Relaxin therapy reverses large artery remodeling and improves arterial compliance in senescent spontaneously hypertensive rats.

Hypertension and aging are associated with large artery structural remodeling and stiffening, which are known to increase cardiovascular risk. Relaxin is a peptide hormone with potent antifibrotic action in multiple organs. Although relaxin is able to reduce peripheral vascular resistance and improve arterial compliance in rats, it remains unclear whether the improvement in compliance is indirectly attributed to a vasodilatory action or whether relaxin is able to reverse arterial remodeling and stiffening directly in aged hypertensive animals. Senescent spontaneously hypertensive rats (17 months old) were treated with relaxin for 2 weeks (0.5 mg/kg per day) followed by a 1-week washout period. We determined large artery compliance using in vivo and in vitro techniques and quantified arterial remodeling by morphological and chemical means. Relaxin therapy significantly reversed aortic remodeling (ie, increases in vessel size, wall thickness, and collagen content) and improved arterial compliance, effects independent of its vasodilatory action.

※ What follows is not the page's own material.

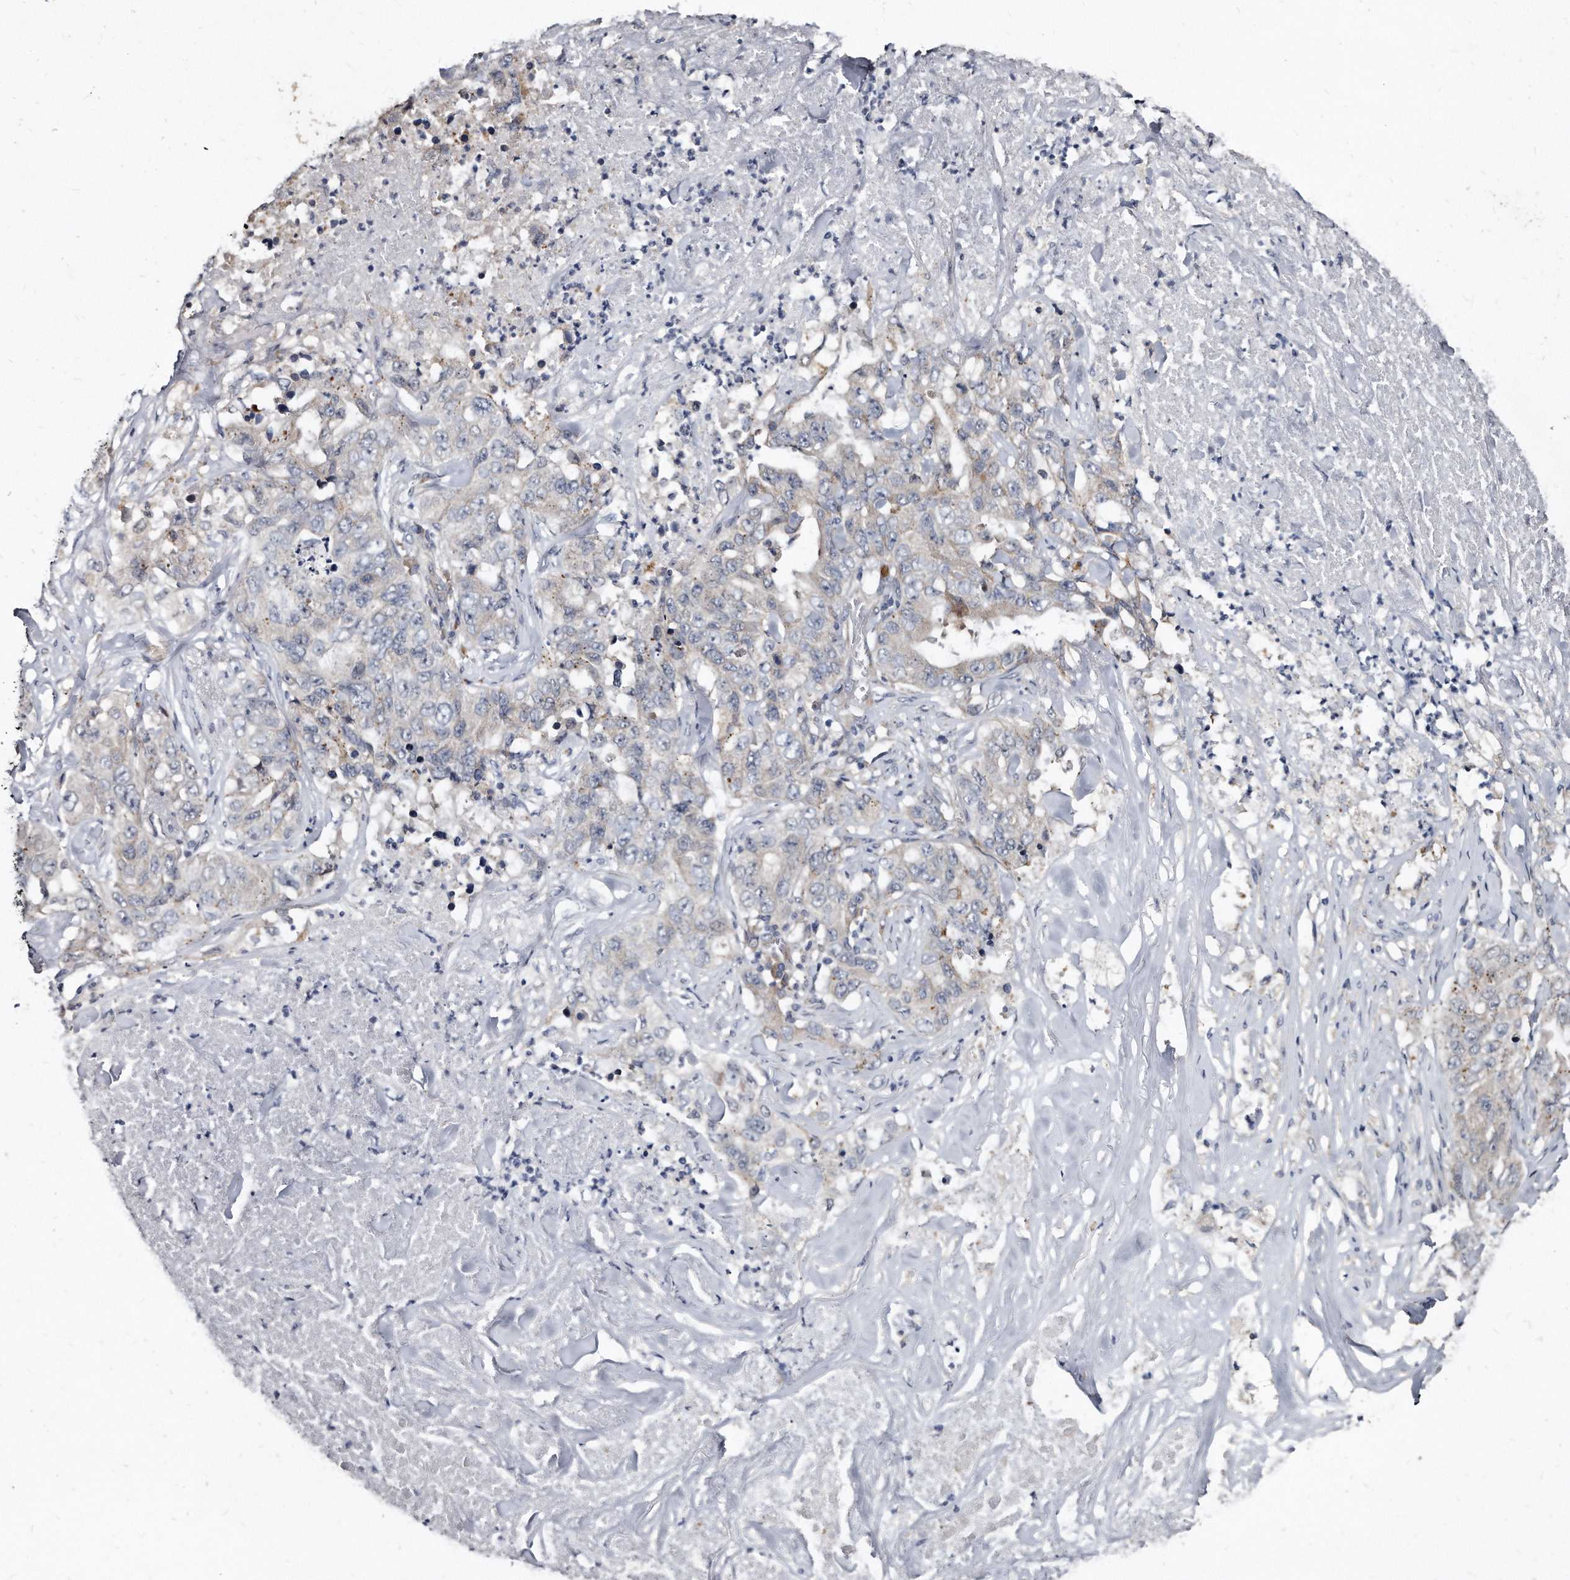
{"staining": {"intensity": "weak", "quantity": "<25%", "location": "cytoplasmic/membranous"}, "tissue": "lung cancer", "cell_type": "Tumor cells", "image_type": "cancer", "snomed": [{"axis": "morphology", "description": "Adenocarcinoma, NOS"}, {"axis": "topography", "description": "Lung"}], "caption": "The photomicrograph reveals no significant positivity in tumor cells of lung cancer (adenocarcinoma).", "gene": "KLHDC3", "patient": {"sex": "female", "age": 51}}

In relaxin-treated spontaneously hypertensive rats, arterial collagen content showed a greater reduction (-31%; P<0.05) than that of elastin (-8%), resulting in an increased elastin:collagen ratio (0.63+/-0.03 versus 0.47+/-0.02; P<0.05). In conclusion, our results demonstrated that relaxin is potent in mediating reversal of arterial remodeling and improving arterial structural compliance in aged hypertensive rats.